Probation, under Act 531 is defined as “a judicially imposed criminal sanction permitting varying levels of supervision of eligible offenders in the community.” Under the liberal construction that we must give the Act 531 definition, the revocation of Ms. Brown‘s original probation must not be considered a “failure,” but rather the need to increase the “level of supervision.” In pertinent part, “supervision” under Act 531 means “direct supervision, at varying levels of intensity by probation officers, in the case of sentences to probation with a condition of community punishment.” Under the scheme established by Act 531, a revocation is just one of the options given to the circuit court to accomplish the broad remedial purposes of the legislation. It states:
Thus, in the case before us, Ms. Brown did not end her probation when she was revoked. In accordance with the provisions of Act 531, the circuit court chose to continue to exercise jurisdiction over her. The imposition of a new four-year term of probation merely raised her level of supervision. Liberally construing the provisions of Act 531 as we must, the fact that Ms. Brown required a greater level of supervision did not make her automatically ineligible for having her record sealed under Act 531. Under Act 531, “Eligibility or Eligible Offender” means any person convicted of a felony, who is by law eligible for such sentence, and who falls within the population targeted by the Arkansas General Assembly for inclusion in community punishment facilities.” Ms.

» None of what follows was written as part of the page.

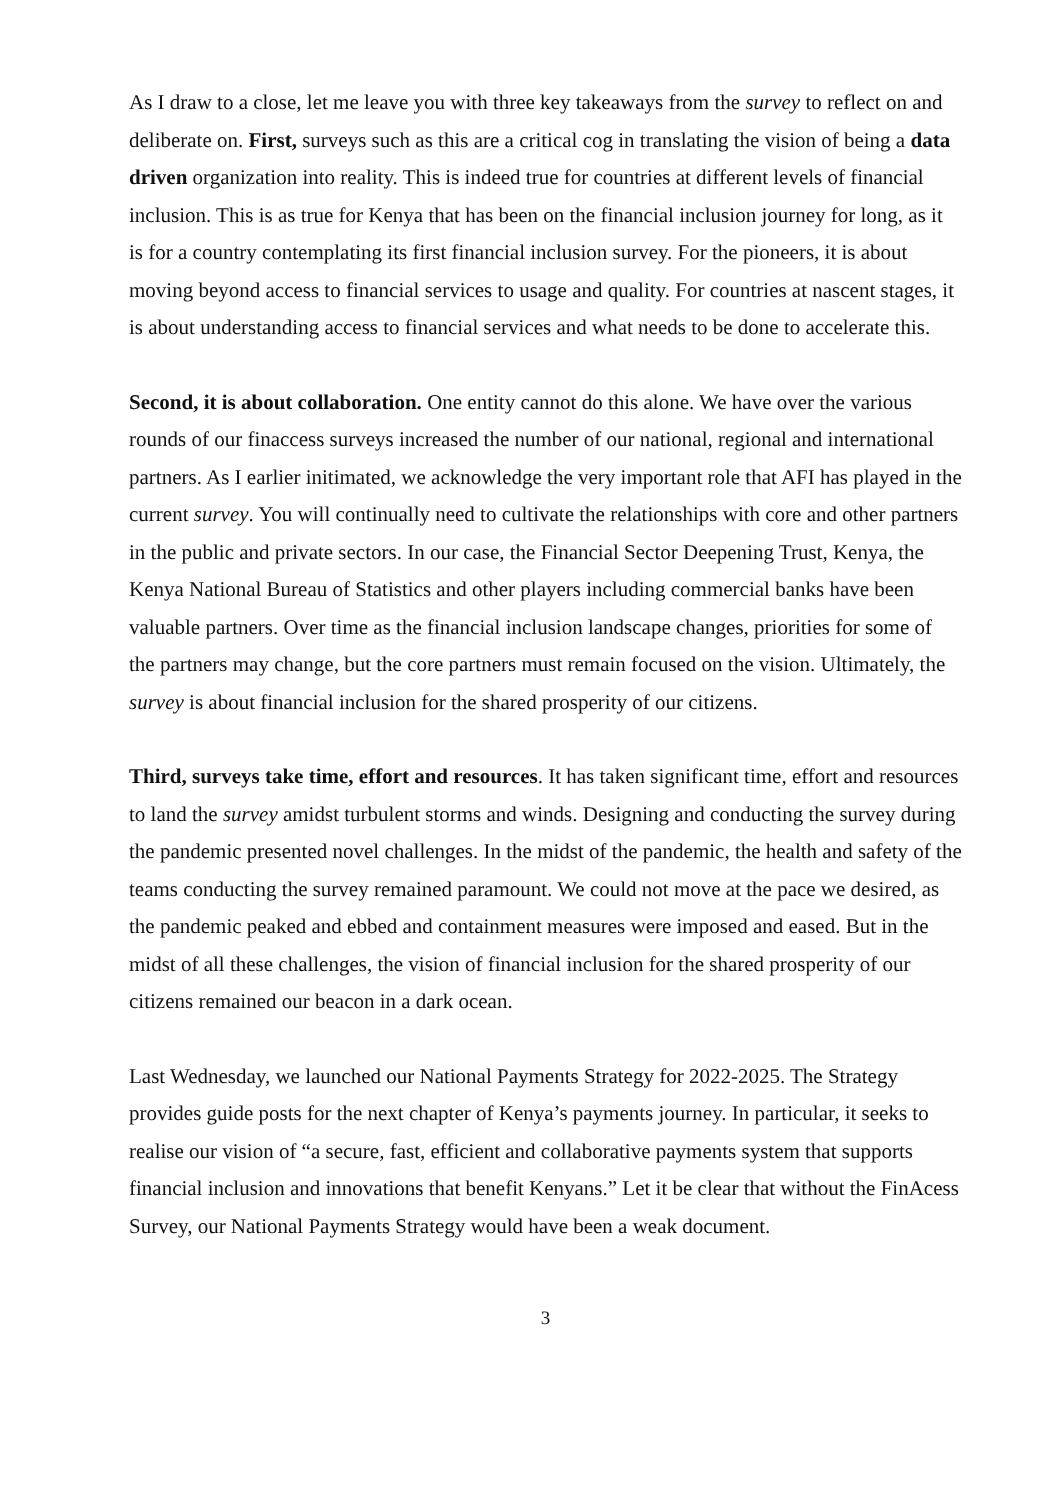As I draw to a close, let me leave you with three key takeaways from the survey to reflect on and deliberate on. First, surveys such as this are a critical cog in translating the vision of being a data driven organization into reality. This is indeed true for countries at different levels of financial inclusion. This is as true for Kenya that has been on the financial inclusion journey for long, as it is for a country contemplating its first financial inclusion survey. For the pioneers, it is about moving beyond access to financial services to usage and quality. For countries at nascent stages, it is about understanding access to financial services and what needs to be done to accelerate this.
Second, it is about collaboration. One entity cannot do this alone. We have over the various rounds of our finaccess surveys increased the number of our national, regional and international partners. As I earlier initimated, we acknowledge the very important role that AFI has played in the current survey. You will continually need to cultivate the relationships with core and other partners in the public and private sectors. In our case, the Financial Sector Deepening Trust, Kenya, the Kenya National Bureau of Statistics and other players including commercial banks have been valuable partners. Over time as the financial inclusion landscape changes, priorities for some of the partners may change, but the core partners must remain focused on the vision. Ultimately, the survey is about financial inclusion for the shared prosperity of our citizens.
Third, surveys take time, effort and resources. It has taken significant time, effort and resources to land the survey amidst turbulent storms and winds. Designing and conducting the survey during the pandemic presented novel challenges. In the midst of the pandemic, the health and safety of the teams conducting the survey remained paramount. We could not move at the pace we desired, as the pandemic peaked and ebbed and containment measures were imposed and eased. But in the midst of all these challenges, the vision of financial inclusion for the shared prosperity of our citizens remained our beacon in a dark ocean.
Last Wednesday, we launched our National Payments Strategy for 2022-2025. The Strategy provides guide posts for the next chapter of Kenya’s payments journey. In particular, it seeks to realise our vision of “a secure, fast, efficient and collaborative payments system that supports financial inclusion and innovations that benefit Kenyans.” Let it be clear that without the FinAcess Survey, our National Payments Strategy would have been a weak document.
3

Brown‘s revocation was not the conviction of a second felony. Her assertion to the circuit court that there were only two circumstances under which a person could not successfully complete probation was by death or incarceration appears to conform to the plain language of Act 531. Accordingly, Ms. Brown only had one felony on her record. Upon completion of her supervision, Ms. Brown did satisfy the conditions required by Act 531 for her record to be sealed.
BAKER and HUDSON, JJ., join.
Leslie Rutledge, Att‘y Gen., by: Rachel Kemp, Ass‘t Att‘y Gen., for appellant.
Short Law Firm, by: Lee D. Short, for appellee.